Developing a policy around Cybersecurity is an important component. Provide employees with guidelines on how often passwords for company devices should be updated, outline a process for remote access and working on non-secured WiFi, as well as who to contact if an employee notices a phishing email or if malware is accidentally installed. Having this type of resource puts Cybersecurity front and center for employees.

4.  Educate, Educate, Educate

Educating employees can go a long way in preventing a cyber-attack. Educate new employees as soon as they join the company about security procedures and policies. Continue to educate all employees about Cybersecurity with regular training sessions, sharing relevant news about Cybersecurity along with recent breaches, educational videos, infographics that show best practices in Cybersecurity, and even simulated phishing emails to assess if employees are paying attention. If you are starting from scratch, this may seem like a lot of effort and that it will take up a lot of employee time. It certainly does take time, but it takes up far less time to educate employees than it does to recover from an attack, which could eat up almost 10 days of downtime, for all of your employees.

5.  Cybersecurity Is Personal

When a cyber-attack happens, organizations and individual employees can be impacted. As noted, an attack could cause over a week of downtime, which could cause customers to look for a new organization to partner with. When organizations lose customers, they often need fewer employees on their staff. In addition, hackers aren’t always picky about what information they steal, which means employee personal information is at risk during an attack. Just think of the personal data that your employer has – bank account information for direct depositing payroll, social security numbers for tax purposes, potentially medical information, driver’s license numbers, and personal contact information. Hackers can wreak havoc on employees, as well as organizations, and employees should be made aware of this.
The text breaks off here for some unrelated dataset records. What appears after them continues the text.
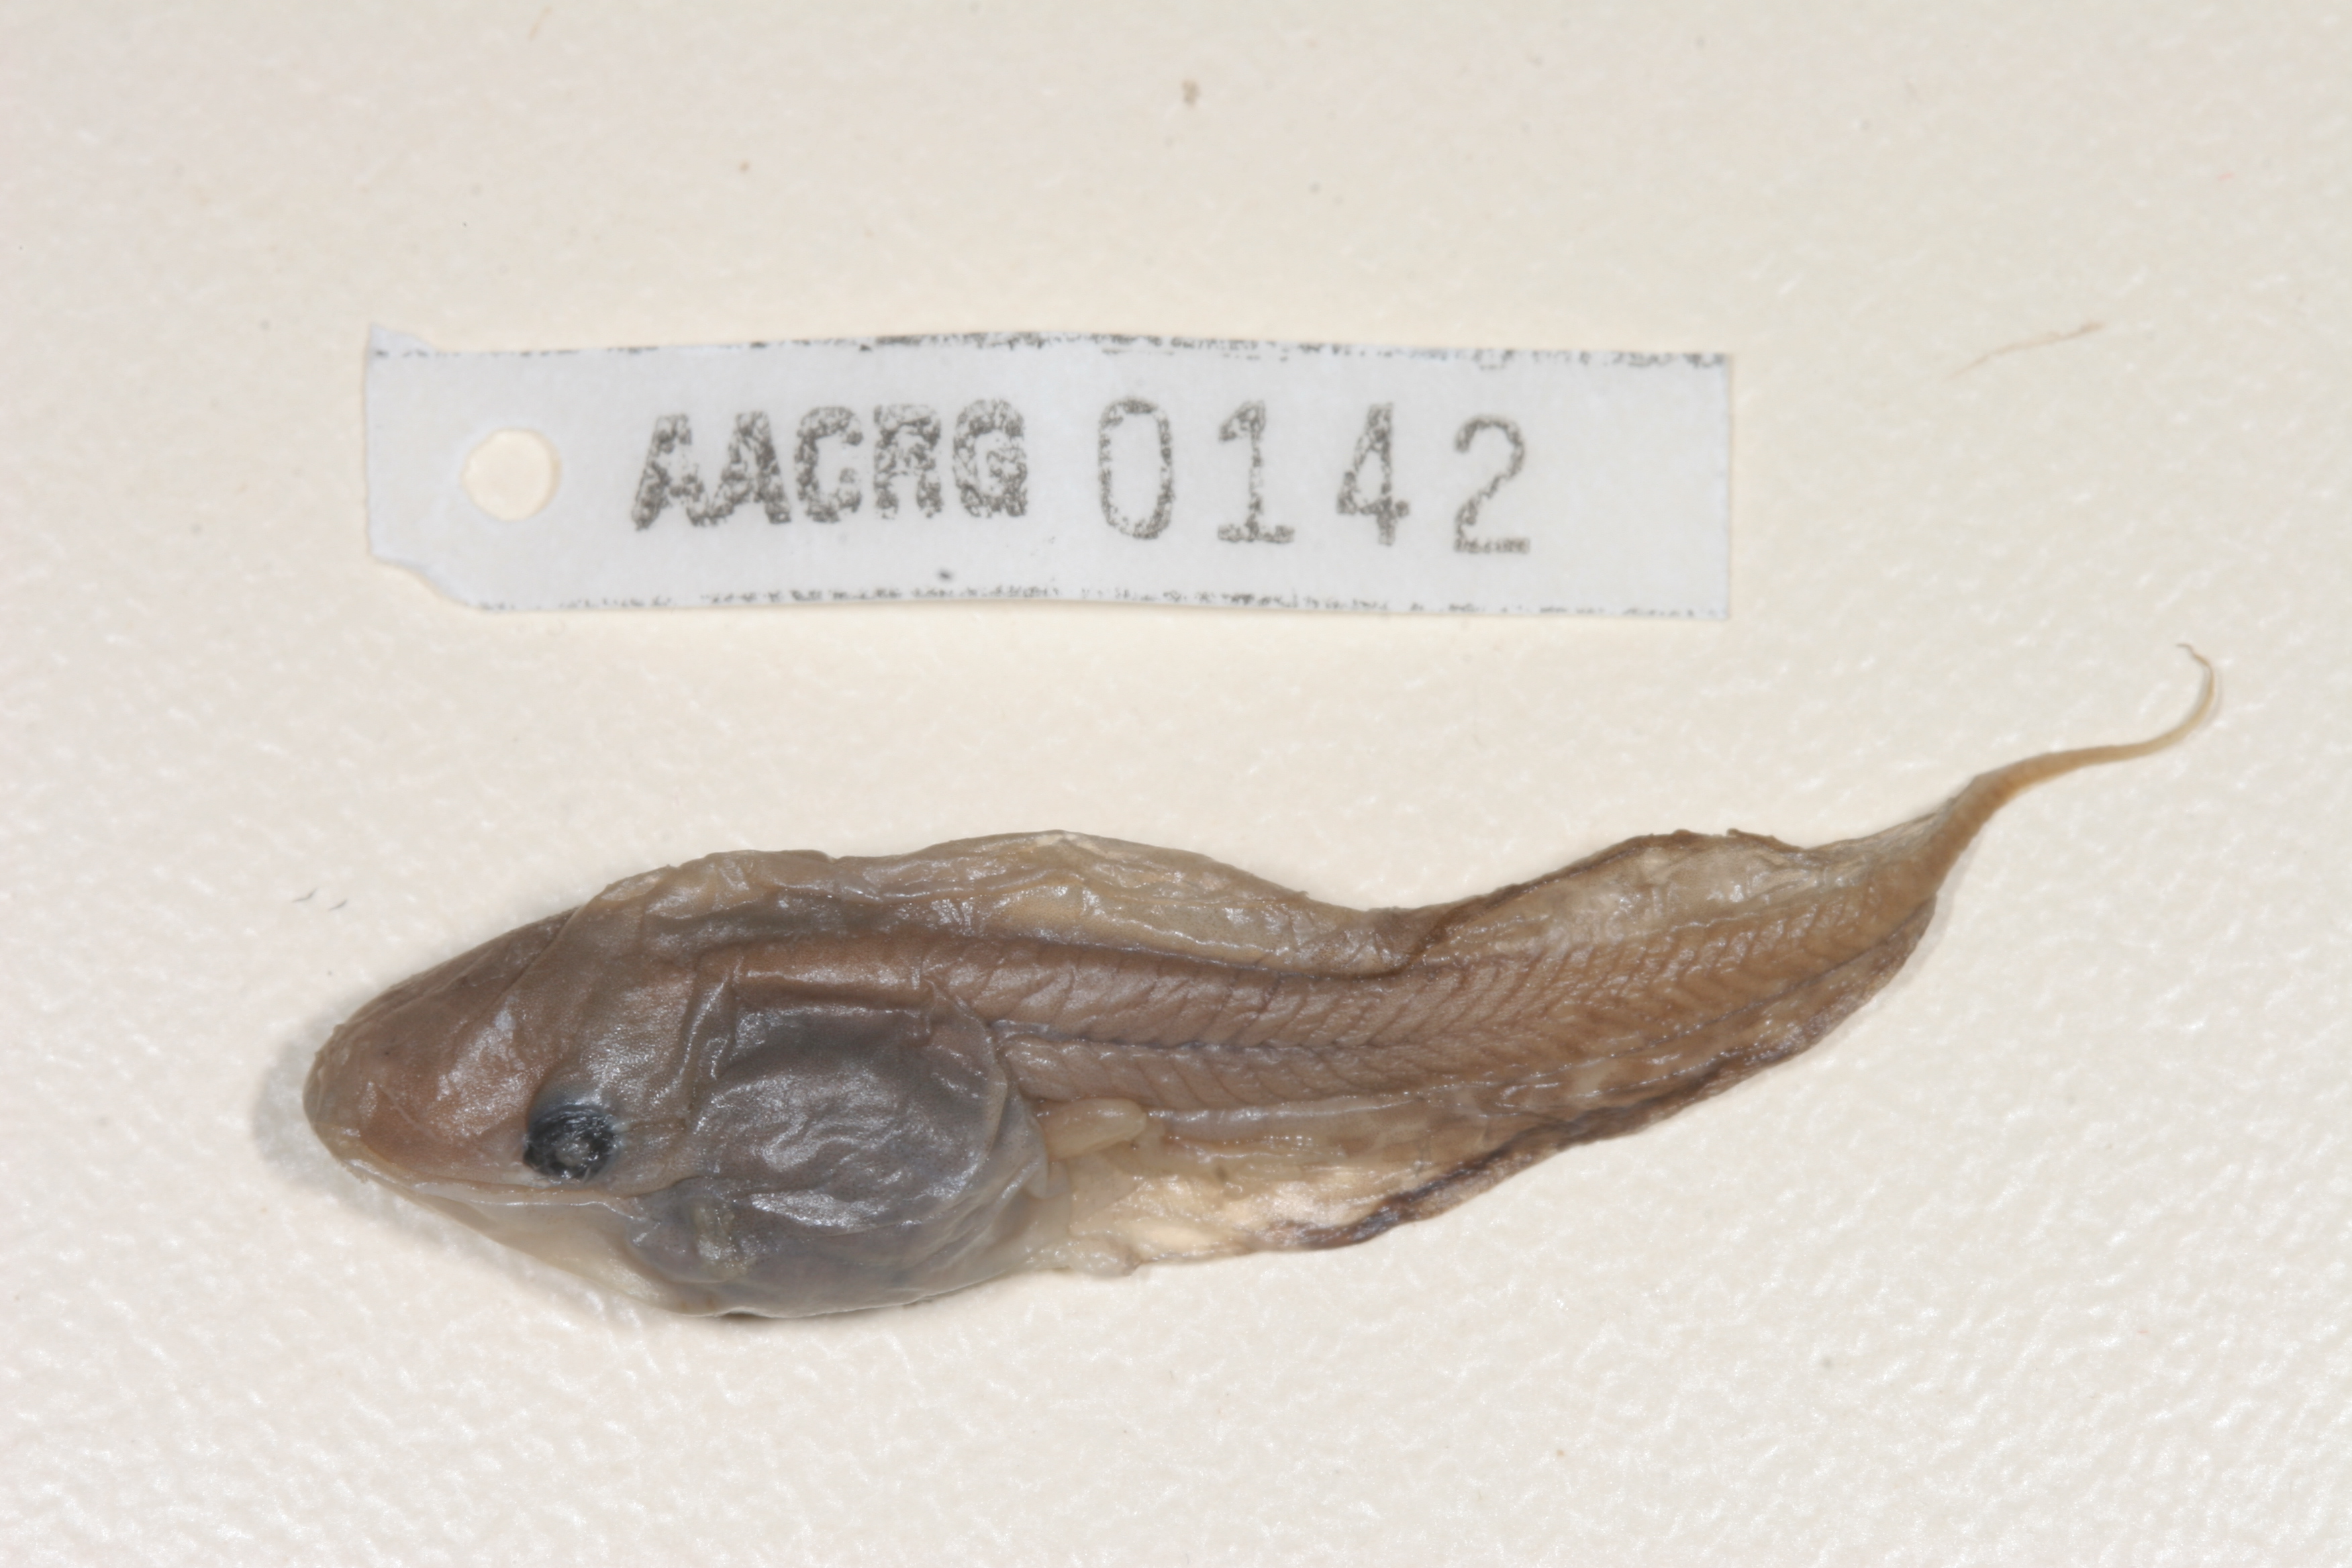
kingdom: Animalia
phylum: Chordata
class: Amphibia
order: Anura
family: Hyperoliidae
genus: Phlyctimantis
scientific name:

6.  Share and Gather Feedback

Share knowledge and information with employees – the good and the bad. If an employee calls out a phishing email to the internal or outsourced IT consulting company, bring attention to that companywide. If a phishing email has impacted your company, share those details as well, along with what is being done to remedy the situation (but don’t call-out a specific employee). This sharing keeps employees in the know and helps with the education process. Similarly, ask for feedback, questions, and concerns. You may uncover valuable information when you ask for it. Just be sure to follow-up on what is received. If an employee asks a question and it is not answered in a timely manner, that employee may be less inclined to support the Cybersecurity policies of the organization.

If these tips seem to be pretty basic to you, you would be right! Often the simplest tip, or trick is what can stop a hacker. So, go on, get back to basics this month with Cybersecurity. You’ll be glad that you did!